6. The execute unit as recited in claim 5 wherein said circuit is configured to supply said second carry operand as said carry operand if said control signal is deasserted.

7. The execute unit as recited in claim 6 wherein said first circuit further comprises a third integer operation circuit and a fourth integer operation circuit; wherein said third integer operation circuit is configured to perform said integer operation upon a third portion of said first operand and a third portion of said second operand, thereby producing a third portion of said result; and wherein said fourth integer operation circuit is configured to perform said mteger operation upon a fourth portion of said first operand and a fourth portion of said second operand, thereby producing a fourth portion of said result.

8. The execute unit as recited in claim 7 wherein said control unit is configured to assert an additional control signal to said first circuit, wherein said additional control signal is indicative, when asserted, that said first portion of said result and said second portion of said result are combined to produce a second result and said third portion of said result and said fourth portion of said result are combined to produce a third result.

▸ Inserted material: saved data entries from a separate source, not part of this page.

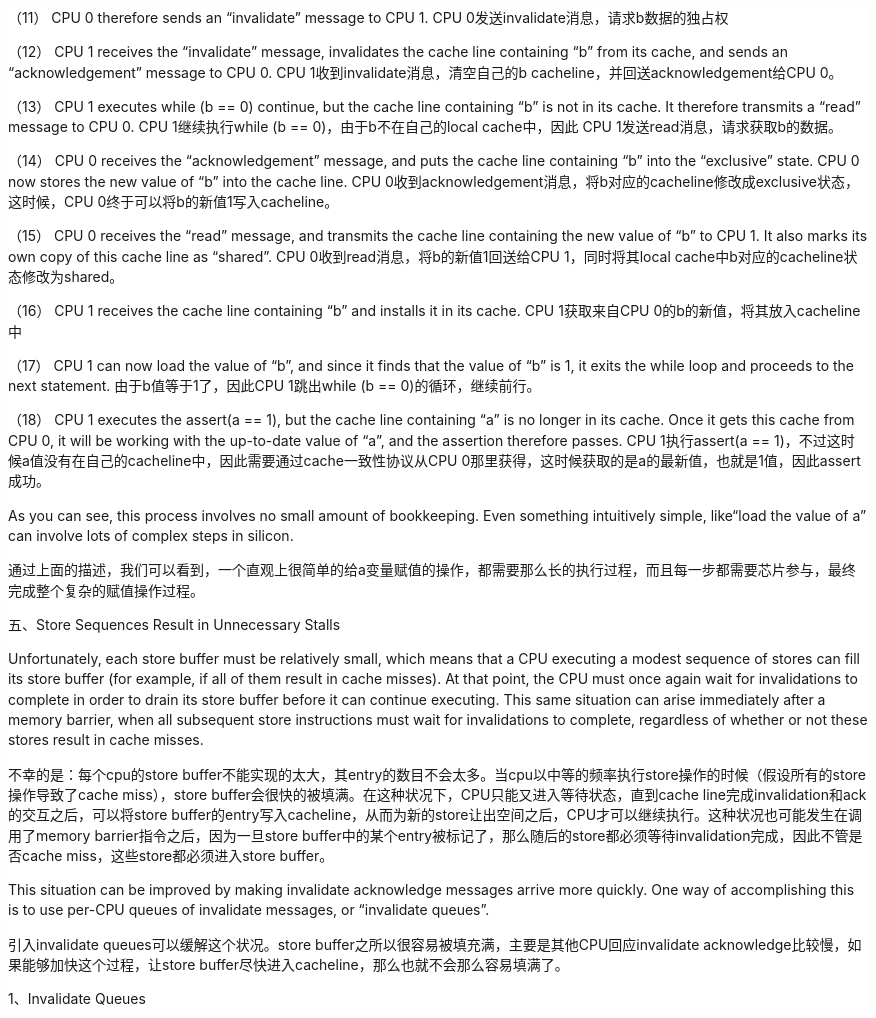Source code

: （11） CPU 0 therefore sends an “invalidate” message to CPU 1. CPU 0发送invalidate消息，请求b数据的独占权

（12） CPU 1 receives the “invalidate” message, invalidates the cache line containing “b” from its cache, and 
sends an “acknowledgement” message to CPU 0. CPU 1收到invalidate消息，清空自己的b cacheline，并回送acknowledgement给CPU 0。

（13） CPU 1 executes while (b == 0) continue, but the cache line containing “b” is not in its cache. It therefore transmits a “read” message to CPU 0. CPU 1继续执行while (b == 0)，由于b不在自己的local cache中，因此 CPU 1发送read消息，请求获取b的数据。

（14） CPU 0 receives the “acknowledgement” message, and puts the cache line containing “b” into the “exclusive” state. CPU 0 now stores the new value of “b” into the cache line. CPU 0收到acknowledgement消息，将b对应的cacheline修改成exclusive状态，这时候，CPU 0终于可以将b的新值1写入cacheline。

（15） CPU 0 receives the “read” message, and transmits the cache line containing the new value of “b” to CPU 1. It also marks its own copy of this cache line as “shared”. CPU 0收到read消息，将b的新值1回送给CPU 1，同时将其local cache中b对应的cacheline状态修改为shared。

（16） CPU 1 receives the cache line containing “b” and installs it in its cache.  CPU 1获取来自CPU 0的b的新值，将其放入cacheline中

（17） CPU 1 can now load the value of “b”, and since it finds that the value of “b” is 1, it exits the while loop and proceeds to the next statement. 由于b值等于1了，因此CPU 1跳出while (b == 0)的循环，继续前行。

（18） CPU 1 executes the assert(a == 1), but the cache line containing “a” is no longer in its cache. Once it gets this cache from CPU 0, it will be working with the up-to-date value of “a”, and the assertion therefore passes. CPU 1执行assert(a == 1)，不过这时候a值没有在自己的cacheline中，因此需要通过cache一致性协议从CPU 0那里获得，这时候获取的是a的最新值，也就是1值，因此assert成功。

As you can see, this process involves no small amount of bookkeeping. Even something intuitively simple, like“load the value of a” can involve lots of complex steps in silicon.

通过上面的描述，我们可以看到，一个直观上很简单的给a变量赋值的操作，都需要那么长的执行过程，而且每一步都需要芯片参与，最终完成整个复杂的赋值操作过程。

 

五、Store Sequences Result in Unnecessary Stalls

Unfortunately, each store buffer must be relatively small, which means that a CPU executing a modest sequence of stores can fill its store buffer (for example, if all of them result in cache misses). At that point, the CPU must once again wait for invalidations to complete in order to drain its store buffer before it can continue executing. This same situation can arise immediately after a memory barrier, when all subsequent store instructions must wait for invalidations to complete, regardless of whether or not these stores result in cache misses.

不幸的是：每个cpu的store buffer不能实现的太大，其entry的数目不会太多。当cpu以中等的频率执行store操作的时候（假设所有的store操作导致了cache miss），store buffer会很快的被填满。在这种状况下，CPU只能又进入等待状态，直到cache line完成invalidation和ack的交互之后，可以将store buffer的entry写入cacheline，从而为新的store让出空间之后，CPU才可以继续执行。这种状况也可能发生在调用了memory barrier指令之后，因为一旦store buffer中的某个entry被标记了，那么随后的store都必须等待invalidation完成，因此不管是否cache miss，这些store都必须进入store buffer。

This situation can be improved by making invalidate acknowledge messages arrive more quickly. One way of accomplishing this is to use per-CPU queues of invalidate messages, or “invalidate queues”.

引入invalidate queues可以缓解这个状况。store buffer之所以很容易被填充满，主要是其他CPU回应invalidate acknowledge比较慢，如果能够加快这个过程，让store buffer尽快进入cacheline，那么也就不会那么容易填满了。

1、Invalidate Queues
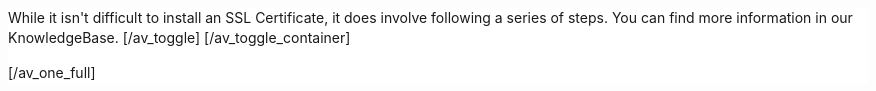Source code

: While it isn't difficult to install an SSL Certificate, it does involve following a series of steps. You can find more information in our KnowledgeBase.
[/av_toggle]
[/av_toggle_container]

[/av_one_full]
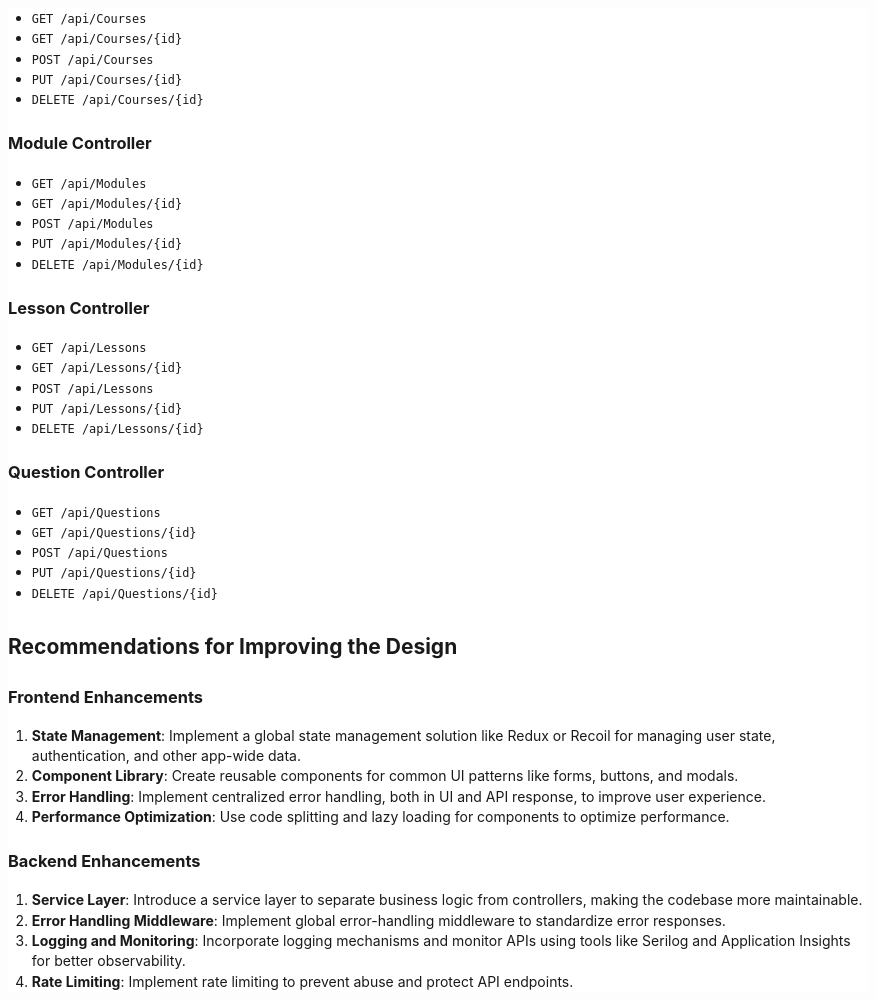 - `GET /api/Courses`
- `GET /api/Courses/{id}`
- `POST /api/Courses`
- `PUT /api/Courses/{id}`
- `DELETE /api/Courses/{id}`

### Module Controller

- `GET /api/Modules`
- `GET /api/Modules/{id}`
- `POST /api/Modules`
- `PUT /api/Modules/{id}`
- `DELETE /api/Modules/{id}`

### Lesson Controller

- `GET /api/Lessons`
- `GET /api/Lessons/{id}`
- `POST /api/Lessons`
- `PUT /api/Lessons/{id}`
- `DELETE /api/Lessons/{id}`

### Question Controller

- `GET /api/Questions`
- `GET /api/Questions/{id}`
- `POST /api/Questions`
- `PUT /api/Questions/{id}`
- `DELETE /api/Questions/{id}`

## Recommendations for Improving the Design

### Frontend Enhancements

1. **State Management**: Implement a global state management solution like Redux or Recoil for managing user state, authentication, and other app-wide data.
2. **Component Library**: Create reusable components for common UI patterns like forms, buttons, and modals.
3. **Error Handling**: Implement centralized error handling, both in UI and API response, to improve user experience.
4. **Performance Optimization**: Use code splitting and lazy loading for components to optimize performance.

### Backend Enhancements

1. **Service Layer**: Introduce a service layer to separate business logic from controllers, making the codebase more maintainable.
2. **Error Handling Middleware**: Implement global error-handling middleware to standardize error responses.
3. **Logging and Monitoring**: Incorporate logging mechanisms and monitor APIs using tools like Serilog and Application Insights for better observability.
4. **Rate Limiting**: Implement rate limiting to prevent abuse and protect API endpoints.
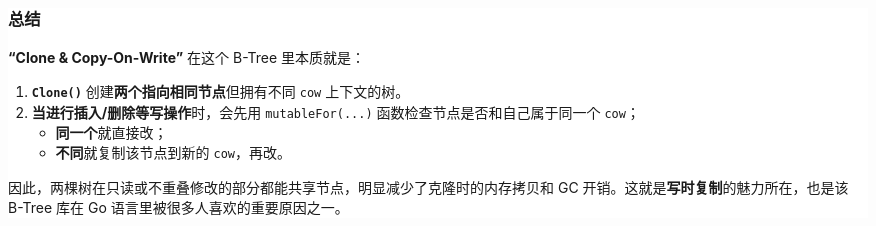 
### 总结

**“Clone & Copy-On-Write”** 在这个 B-Tree 里本质就是：

1. **`Clone()`** 创建**两个指向相同节点**但拥有不同 `cow` 上下文的树。
2. **当进行插入/删除等写操作**时，会先用 `mutableFor(...)` 函数检查节点是否和自己属于同一个 `cow`；
   - **同一个**就直接改；
   - **不同**就复制该节点到新的 `cow`，再改。

因此，两棵树在只读或不重叠修改的部分都能共享节点，明显减少了克隆时的内存拷贝和 GC 开销。这就是**写时复制**的魅力所在，也是该 B-Tree 库在 Go 语言里被很多人喜欢的重要原因之一。
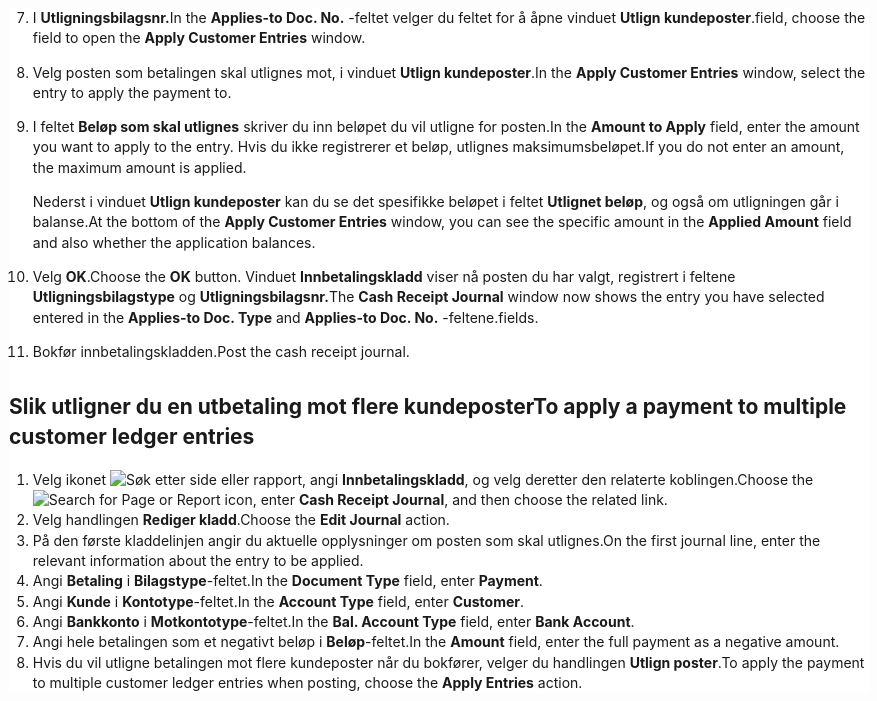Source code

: 7. <span data-ttu-id="93b84-147">I **Utligningsbilagsnr.**</span><span class="sxs-lookup"><span data-stu-id="93b84-147">In the **Applies-to Doc. No.**</span></span> <span data-ttu-id="93b84-148">-feltet velger du feltet for å åpne vinduet **Utlign kundeposter**.</span><span class="sxs-lookup"><span data-stu-id="93b84-148">field, choose the field to open the **Apply Customer Entries** window.</span></span>
8. <span data-ttu-id="93b84-149">Velg posten som betalingen skal utlignes mot, i vinduet **Utlign kundeposter**.</span><span class="sxs-lookup"><span data-stu-id="93b84-149">In the **Apply Customer Entries** window, select the entry to apply the payment to.</span></span>
9. <span data-ttu-id="93b84-150">I feltet **Beløp som skal utlignes** skriver du inn beløpet du vil utligne for posten.</span><span class="sxs-lookup"><span data-stu-id="93b84-150">In the **Amount to Apply** field, enter the amount you want to apply to the entry.</span></span> <span data-ttu-id="93b84-151">Hvis du ikke registrerer et beløp, utlignes maksimumsbeløpet.</span><span class="sxs-lookup"><span data-stu-id="93b84-151">If you do not enter an amount, the maximum amount is applied.</span></span>

    <span data-ttu-id="93b84-152">Nederst i vinduet **Utlign kundeposter** kan du se det spesifikke beløpet i feltet **Utlignet beløp**, og også om utligningen går i balanse.</span><span class="sxs-lookup"><span data-stu-id="93b84-152">At the bottom of the **Apply Customer Entries** window, you can see the specific amount in the **Applied Amount** field and also whether the application balances.</span></span>  
10. <span data-ttu-id="93b84-153">Velg **OK**.</span><span class="sxs-lookup"><span data-stu-id="93b84-153">Choose the **OK** button.</span></span> <span data-ttu-id="93b84-154">Vinduet **Innbetalingskladd** viser nå posten du har valgt, registrert i feltene **Utligningsbilagstype** og **Utligningsbilagsnr.**</span><span class="sxs-lookup"><span data-stu-id="93b84-154">The **Cash Receipt Journal** window now shows the entry you have selected entered in the **Applies-to Doc. Type** and **Applies-to Doc. No.**</span></span> <span data-ttu-id="93b84-155">-feltene.</span><span class="sxs-lookup"><span data-stu-id="93b84-155">fields.</span></span>
11. <span data-ttu-id="93b84-156">Bokfør innbetalingskladden.</span><span class="sxs-lookup"><span data-stu-id="93b84-156">Post the cash receipt journal.</span></span>

## <a name="to-apply-a-payment-to-multiple-customer-ledger-entries"></a><span data-ttu-id="93b84-157">Slik utligner du en utbetaling mot flere kundeposter</span><span class="sxs-lookup"><span data-stu-id="93b84-157">To apply a payment to multiple customer ledger entries</span></span>
1. <span data-ttu-id="93b84-158">Velg ikonet ![Søk etter side eller rapport](media/ui-search/search_small.png "Ikonet Søk etter side eller rapport"), angi **Innbetalingskladd**, og velg deretter den relaterte koblingen.</span><span class="sxs-lookup"><span data-stu-id="93b84-158">Choose the ![Search for Page or Report](media/ui-search/search_small.png "Search for Page or Report icon") icon, enter **Cash Receipt Journal**, and then choose the related link.</span></span>
2. <span data-ttu-id="93b84-159">Velg handlingen **Rediger kladd**.</span><span class="sxs-lookup"><span data-stu-id="93b84-159">Choose the **Edit Journal** action.</span></span>
3. <span data-ttu-id="93b84-160">På den første kladdelinjen angir du aktuelle opplysninger om posten som skal utlignes.</span><span class="sxs-lookup"><span data-stu-id="93b84-160">On the first journal line, enter the relevant information about the entry to be applied.</span></span>
4. <span data-ttu-id="93b84-161">Angi **Betaling** i **Bilagstype**-feltet.</span><span class="sxs-lookup"><span data-stu-id="93b84-161">In the **Document Type** field, enter **Payment**.</span></span>
5. <span data-ttu-id="93b84-162">Angi **Kunde** i **Kontotype**-feltet.</span><span class="sxs-lookup"><span data-stu-id="93b84-162">In the **Account Type** field, enter **Customer**.</span></span>
6. <span data-ttu-id="93b84-163">Angi **Bankkonto** i **Motkontotype**-feltet.</span><span class="sxs-lookup"><span data-stu-id="93b84-163">In the **Bal. Account Type** field, enter **Bank Account**.</span></span>
7. <span data-ttu-id="93b84-164">Angi hele betalingen som et negativt beløp i **Beløp**-feltet.</span><span class="sxs-lookup"><span data-stu-id="93b84-164">In the **Amount** field, enter the full payment as a negative amount.</span></span>
8. <span data-ttu-id="93b84-165">Hvis du vil utligne betalingen mot flere kundeposter når du bokfører, velger du handlingen **Utlign poster**.</span><span class="sxs-lookup"><span data-stu-id="93b84-165">To apply the payment to multiple customer ledger entries when posting, choose the **Apply Entries** action.</span></span>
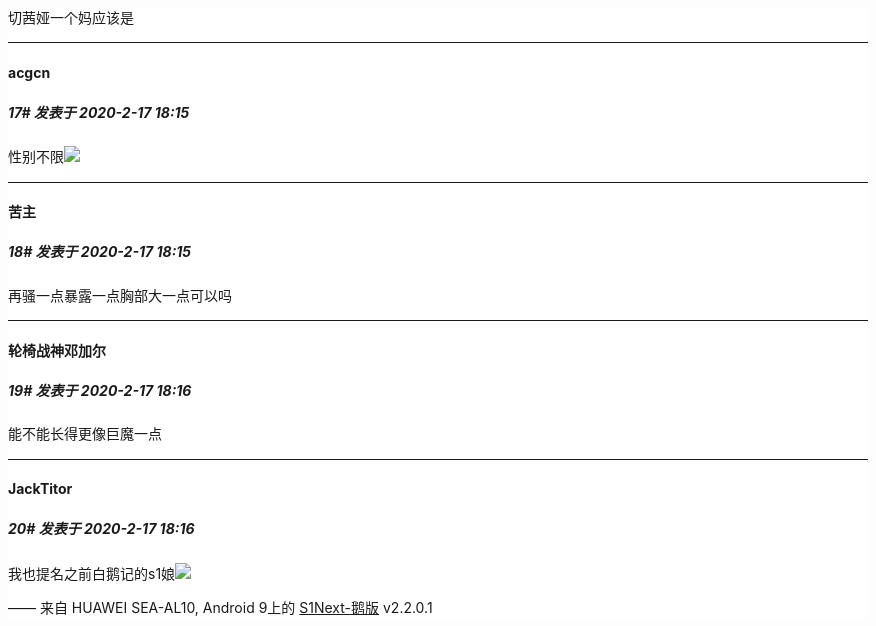 切茜娅一个妈应该是







-----

####  acgcn  
##### 17#       发表于 2020-2-17 18:15




性别不限<img src="https://static.saraba1st.com/image/smiley/face2017/003.png" referrerpolicy="no-referrer">







-----

####  苦主  
##### 18#       发表于 2020-2-17 18:15




再骚一点暴露一点胸部大一点可以吗







-----

####  轮椅战神邓加尔  
##### 19#       发表于 2020-2-17 18:16




能不能长得更像巨魔一点







-----

####  JackTitor  
##### 20#       发表于 2020-2-17 18:16




我也提名之前白鹅记的s1娘<img src="https://static.saraba1st.com/image/smiley/face2017/044.png" referrerpolicy="no-referrer">

—— 来自 HUAWEI SEA-AL10, Android 9上的 [S1Next-鹅版](https://github.com/ykrank/S1-Next/releases) v2.2.0.1

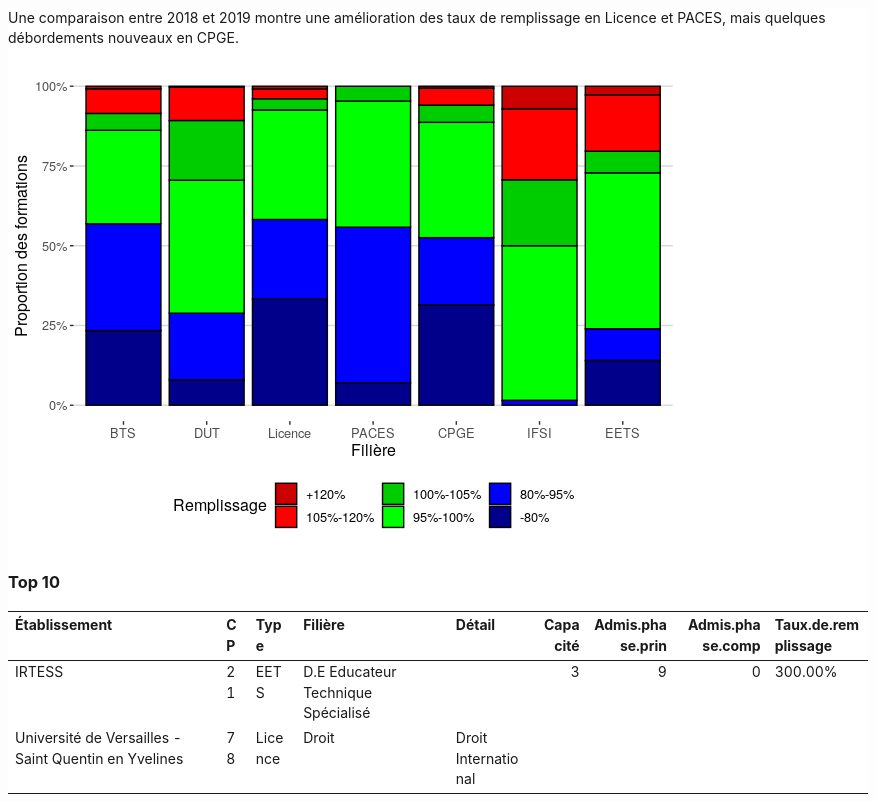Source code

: Une comparaison entre 2018 et 2019 montre une amélioration des taux de remplissage en Licence et PACES, mais quelques débordements nouveaux en CPGE.

![](parcoursup_files/figure-html/Taux.de.remplissage.type-1.png)


### Top 10

<table class="table" style="margin-left: auto; margin-right: auto;">
 <thead>
  <tr>
   <th style="text-align:left;"> Établissement </th>
   <th style="text-align:left;"> CP </th>
   <th style="text-align:left;"> Type </th>
   <th style="text-align:left;"> Filière </th>
   <th style="text-align:left;"> Détail </th>
   <th style="text-align:right;"> Capacité </th>
   <th style="text-align:right;"> Admis.phase.prin </th>
   <th style="text-align:right;"> Admis.phase.comp </th>
   <th style="text-align:left;"> Taux.de.remplissage </th>
  </tr>
 </thead>
<tbody>
  <tr>
   <td style="text-align:left;"> IRTESS </td>
   <td style="text-align:left;"> 21 </td>
   <td style="text-align:left;"> EETS </td>
   <td style="text-align:left;"> D.E Educateur Technique Spécialisé </td>
   <td style="text-align:left;">  </td>
   <td style="text-align:right;"> 3 </td>
   <td style="text-align:right;"> 9 </td>
   <td style="text-align:right;"> 0 </td>
   <td style="text-align:left;"> 300.00% </td>
  </tr>
  <tr>
   <td style="text-align:left;"> Université de Versailles - Saint Quentin en Yvelines </td>
   <td style="text-align:left;"> 78 </td>
   <td style="text-align:left;"> Licence </td>
   <td style="text-align:left;"> Droit </td>
   <td style="text-align:left;"> Droit International </td>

9. The execute unit as recited in claim 8 further comprising a third circuit coupled to receive said additional control signal, wherein said third integer operation circuit is configured to receive a third carry operand representing a carry into said addition, and wherein said third circuit is configured to supply said third carry operand.

10. The execute unit as recited in claim 9 wherein said third circuit is configured to supply a zero if said additional control signal is asserted.

1 1. The execute unit as recited in claim 9 wherein said second integer operation circuit is configured to supply a fourth carry operand indicative of a carry out of said addition.

12. The execute unit as recited in claim 1 1 wherein said third circuit is configured to supply said fourth carry operand as said third carry operand if said additional control signal is deasserted.

13. The execute unit as recited in claim 1 wherein said integer operation is multiplication.

14. The execute unit as recited in claim 13 wherein said second circuit is an adder circuit configured to receive said second portion of said result from said second integer operation circuit.

15. The execute unit as recited in claim 14 further comprising a third integer operation circuit configured to produce a second result comprising a multiplication of said first portion of said first operand and said second portion of said second operation.

16. The execute unit as recited in claim 15 further comprising a third circuit coupled to said third integer operation circuit and said second circuit, said third circuit configured to select between said second result and a zero result, thereby producing a selected result, wherein said third circuit provides said selected result to said second circuit.

17. The execute unit as recited in claim 15 wherein said second circuit is configured to add said selected result to said second portion of said result, whereby said second portion of said result is provided if said zero result comprises said selected result.

18. A method of operating a first integer operation circuit and a second integer operation circuit, comprising:

performing an integer operation upon a first operand and a second operand in said first integer operation circuit, thereby producing a first result;

performing said integer operation upon a third operand and a fourth operand in said second integer operation circuit, thereby producing a second result; and

modifying said second result using a circuit if a control signal from a control unit is deasserted, such that said first result and said second result comprise a third result indicative of performing said integer operation upon a fifth operand comprising said first and third operands and a sixth operand comprising said second and fourth operands, and wherein said first result and said second result are independent if said control signal is asserted.

19. The method as recited in claim 18 wherein said integer operation is addition.

20. The method as recited in claim 18 wherein said integer operation is multiplication.